La vida debería ser el entusiasmo de Fernando en el coche de aquel redactor de la revista cubana Bohemia, camino de El Escorial, en busca de Hemingway. Le había pedido Fernando en el entierro de Baroja una charla para los estudiantes antifranquistas. El americano le dijo que no, pero lejos de rendirse, Fernando buscó un vehículo que lo llevara hasta su habitación. Cuando tocó la puerta, apareció el Nobel en camiseta interior: “¡Ya le he dicho a Monolo que no!”. “Monolo” era Fernando.
La vida acaba como empieza. La de Fernando comenzó con el asesinato de su padre porque fue hijo póstumo. Fernando Sánchez, uno de los periodistas con más olfato del Congreso, partió desde Madrid hacia Andalucía para contar la guerra. Lo detuvieron y lo fusilaron. Como con Franco "los rojos eran los malos", Fernando creyó que lo habían asesinado los republicanos. Hasta que un día, en los calabozos de la Puerta del Sol, un policía le dijo: “Tú haces todo esto porque eres un resentido. Nosotros matamos a tu padre”. La existencia le dio un vuelco.
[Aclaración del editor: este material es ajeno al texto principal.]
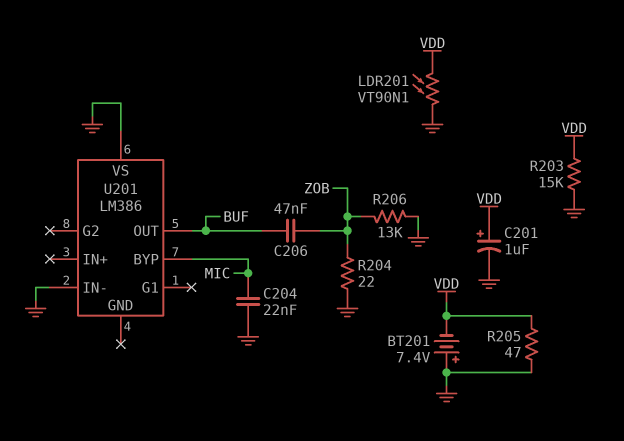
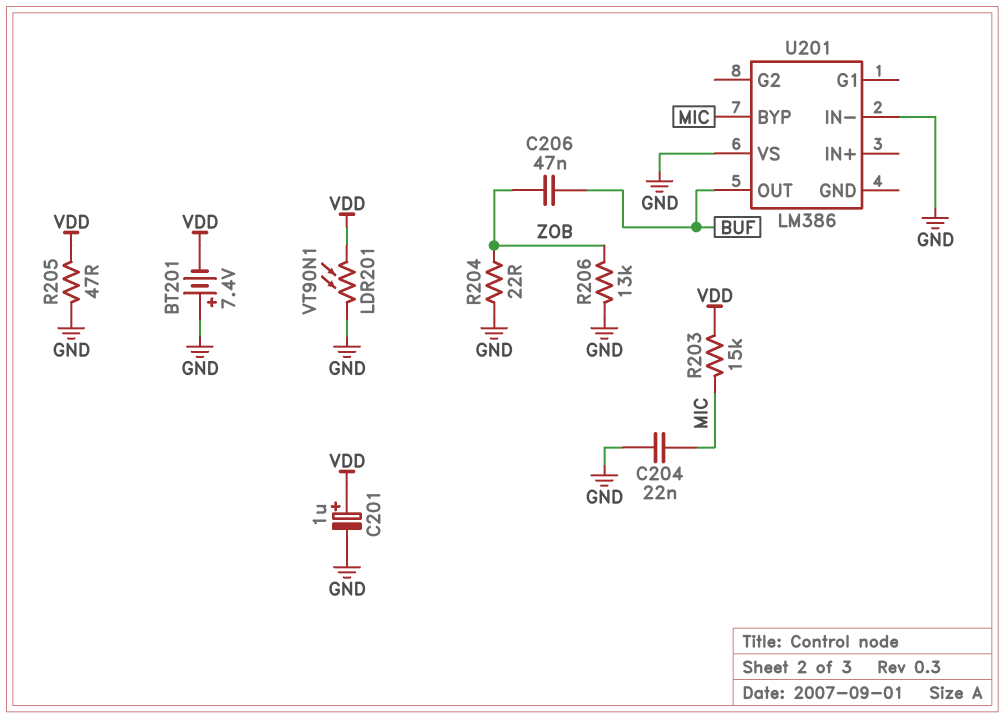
R203: 15k (GND, VDD) -> 15k (MIC, VDD)

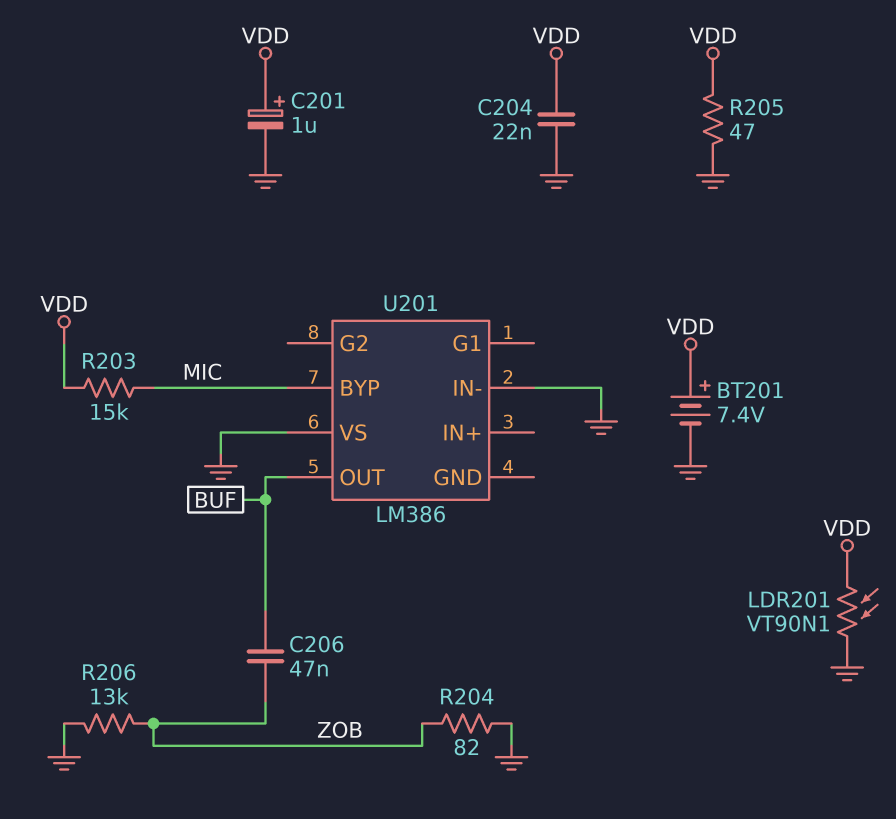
BT201: 7.4V (plus GND, minus VDD) -> 7.4V (plus VDD, minus GND)
C204: 22nF (GND, MIC) -> 22nF (GND, VDD)
R204: 22 (GND, ZOB) -> 82 (GND, ZOB)

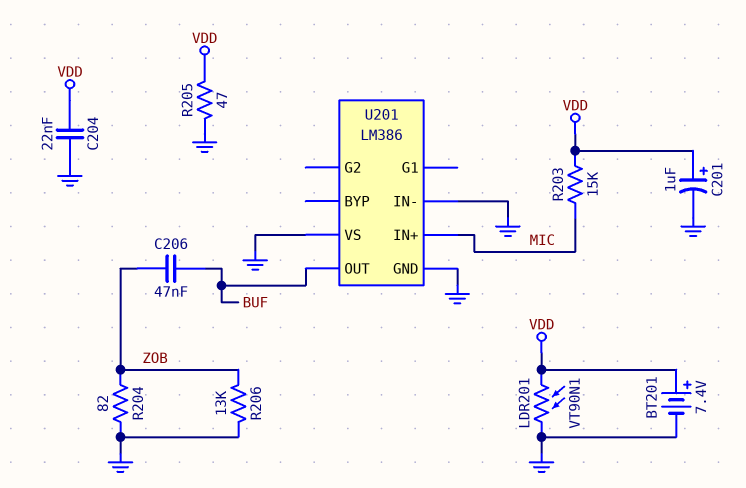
U201 pin BYP: MIC -> none
U201 pin GND: none -> GND
U201 pin IN+: none -> MIC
Fernando se puso a escribir uno de sus mejores libros, Muertes paralelas. La investigación, pura memoria histórica, le llevó a concluir que Juan Pujol, también periodista, fue quien aprobó el fusilamiento. Sorpresa. “Juan Pujol” era el nombre de una plaza en Malasaña, al lado de casa de Fernando.
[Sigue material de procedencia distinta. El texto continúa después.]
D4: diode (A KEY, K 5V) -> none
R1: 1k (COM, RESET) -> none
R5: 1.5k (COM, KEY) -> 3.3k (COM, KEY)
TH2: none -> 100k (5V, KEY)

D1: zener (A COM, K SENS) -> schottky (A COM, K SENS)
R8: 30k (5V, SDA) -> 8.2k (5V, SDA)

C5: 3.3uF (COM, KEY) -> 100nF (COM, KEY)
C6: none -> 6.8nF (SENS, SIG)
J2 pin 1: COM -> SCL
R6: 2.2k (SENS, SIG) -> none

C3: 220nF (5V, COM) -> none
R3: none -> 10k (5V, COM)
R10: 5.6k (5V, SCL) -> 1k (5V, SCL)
Un día me llamó y me dijo: “Como el Ayuntamiento no quiere quitar la placa, la voy a quitar yo y voy a poner una con el nombre de mi padre”. ¡Espera, que voy! Y fui. Fernando se subió a la escalera. Cambió una por otra. Llegó la policía. “Venga, Dragó, márchese a casa y no nos toque las narices, que tenemos mucho trabajo”. Pero Dragó ofrecía las manos y suplicaba que lo detuviesen. Su performance lo necesitaba.
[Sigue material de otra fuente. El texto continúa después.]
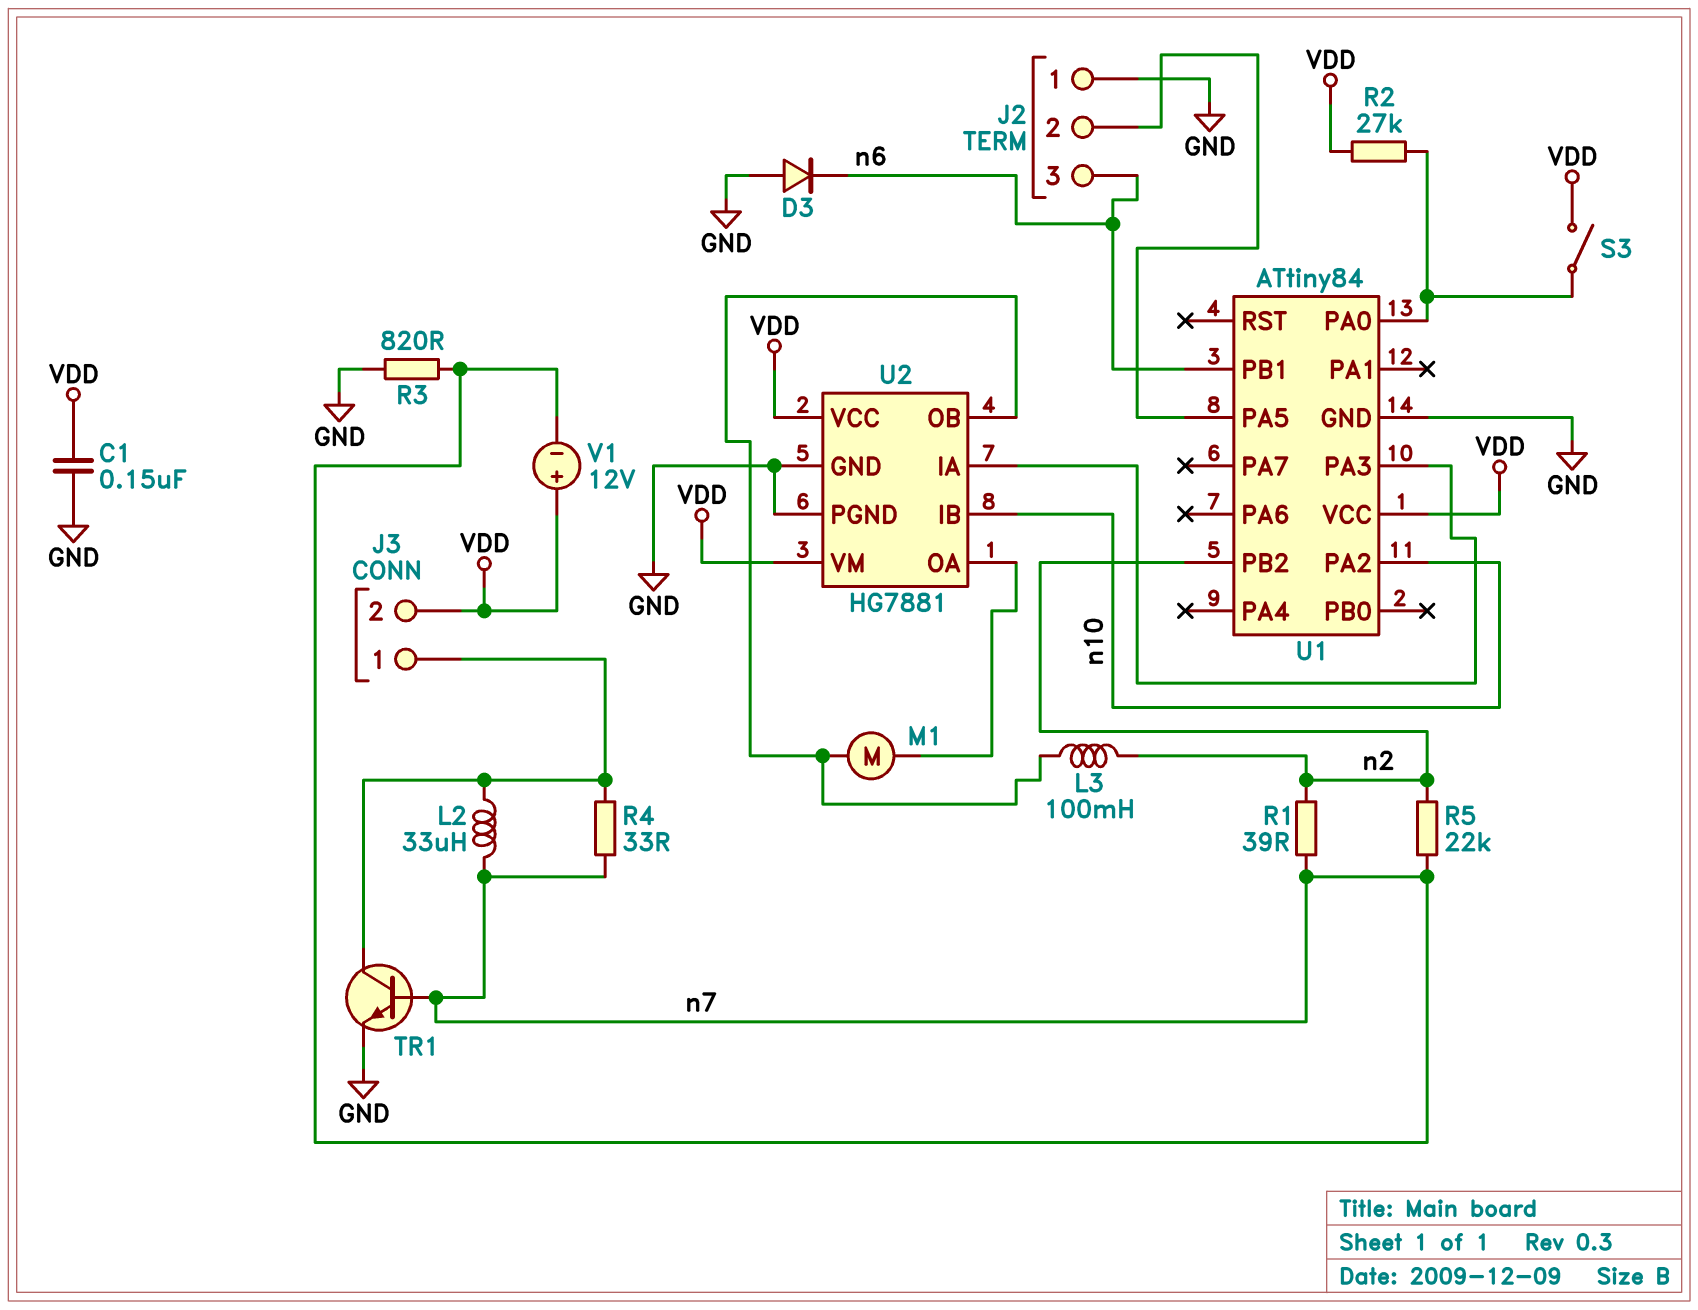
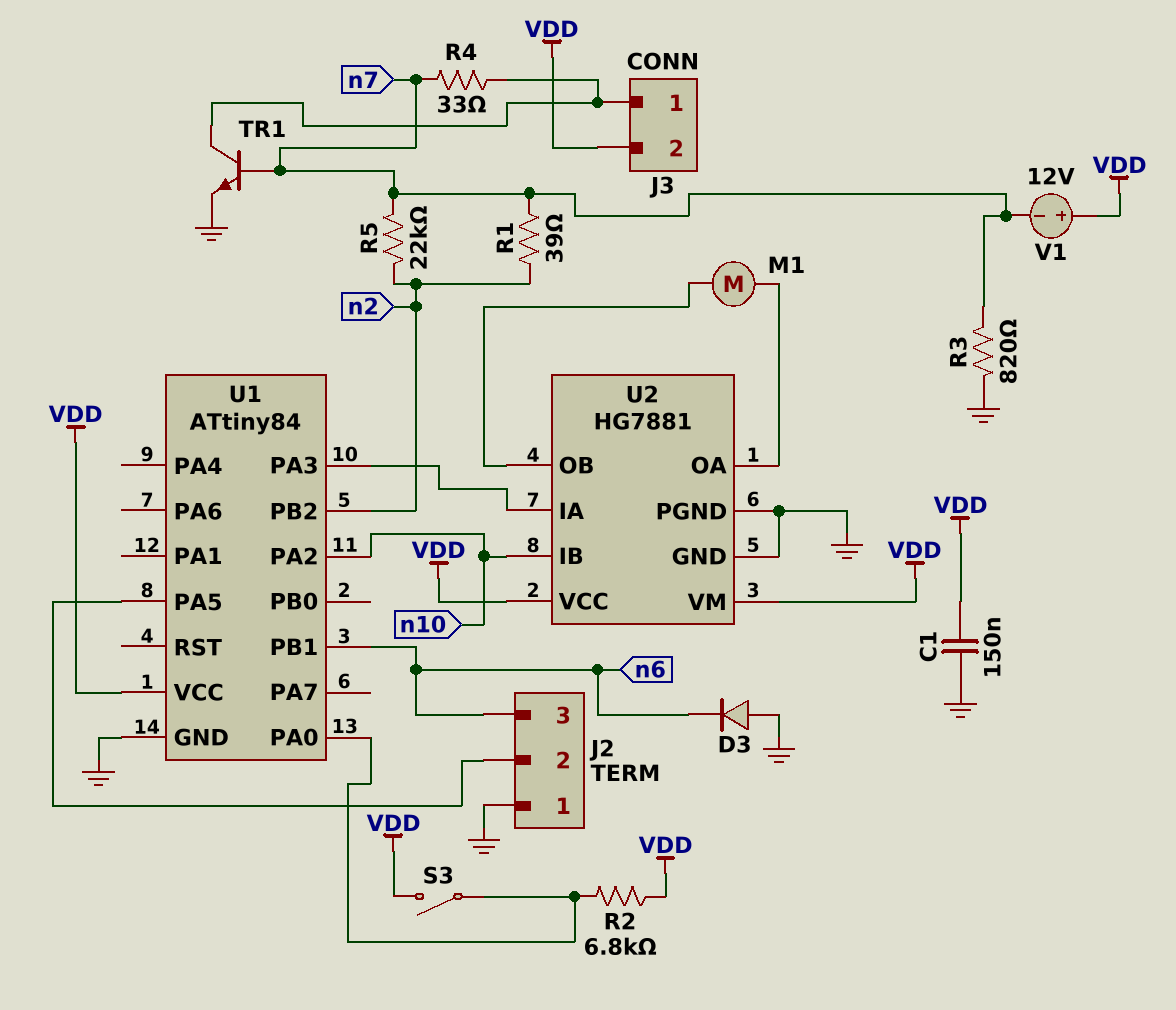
L2: 33uH (J3/1, n7) -> none
L3: 100mH (U2/OB, n2) -> none
R2: 27k (U1/PA0, VDD) -> 6.8k (U1/PA0, VDD)

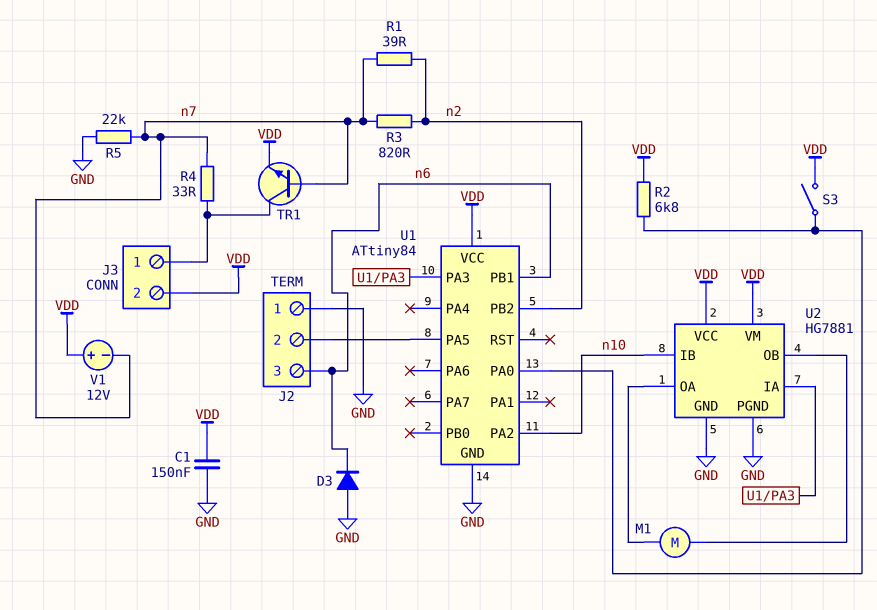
R3: 820 (GND, n7) -> 820 (n2, n7)
R5: 22k (n2, n7) -> 22k (GND, n7)
TR1: NPN (B n7, C J3/1, E GND) -> NPN (B n7, C J3/1, E VDD)

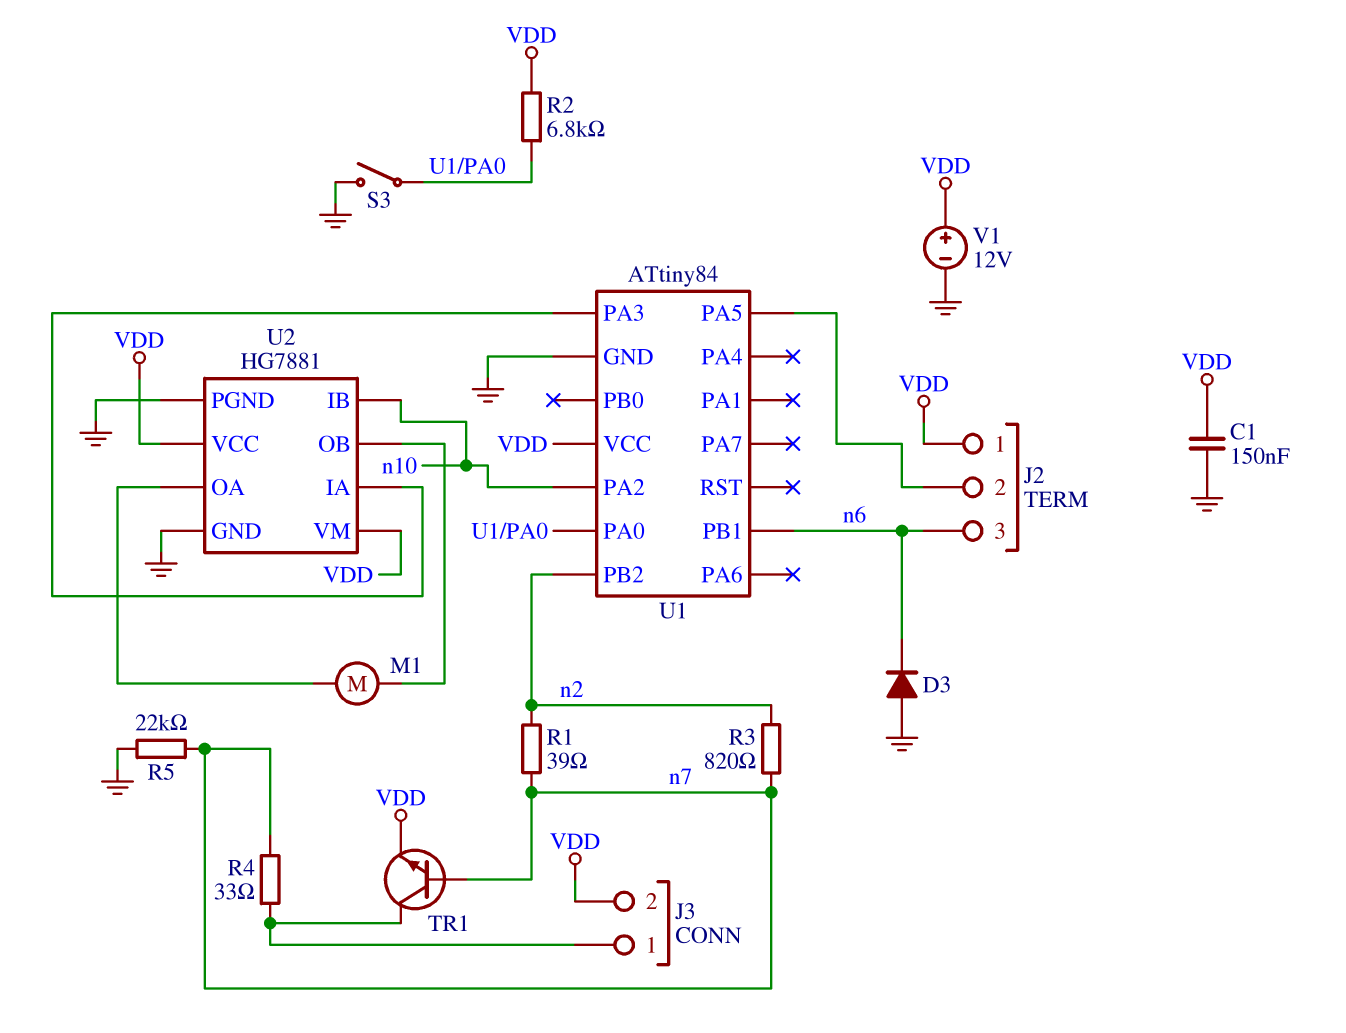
J2 pin 1: GND -> VDD
S3: switch (U1/PA0, VDD) -> switch (GND, U1/PA0)
V1: 12V (plus VDD, minus n7) -> 12V (plus VDD, minus GND)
El Dragó íntimo sólo decía la verdad. Y el Dragó literario, el escritor y el de las teles, la adulteraba con la magia de la literatura. Para bien y para mal. Con consecuencias brillantes y nefastas. Tuve la suerte de ser amigo del primero. Y aquí estoy para reivindicarlo.
Hace un par de veranos, fui a verlo a Castilfrío, donde ha muerto. Acudí allí con Dani, Javi y Alejandro, unos amigos libreros que querían conocer al Dragó escritor. Nos enseñó su casa. Una biblioteca enorme. Un salón espiritual mezcla de culturas. Fíjense si sólo decía la verdad. Nos regaló sus memorias, pero no quiso regalarnos su Prueba del laberinto, con el que ganó el Planeta: “Es el peor de mis libros”. También quiso obsequiarnos con Homo Erectus, pero no le dejamos.
Fernando nos llevó a un terreno de su propiedad un poco alejado de la casa: “Aquí me enterraré”. Nos contó que no sabía qué hacer con sus miles y miles de libros. “En vez de tirarlos, podría construir una gran pirámide con ellos e inhumarme dentro”. Incluso muriendo, estaba viviendo. No te mueras nunca, Fernando. Yo también lo quise así, pero no me atreví a decírtelo. Akela fue mucho más valiente.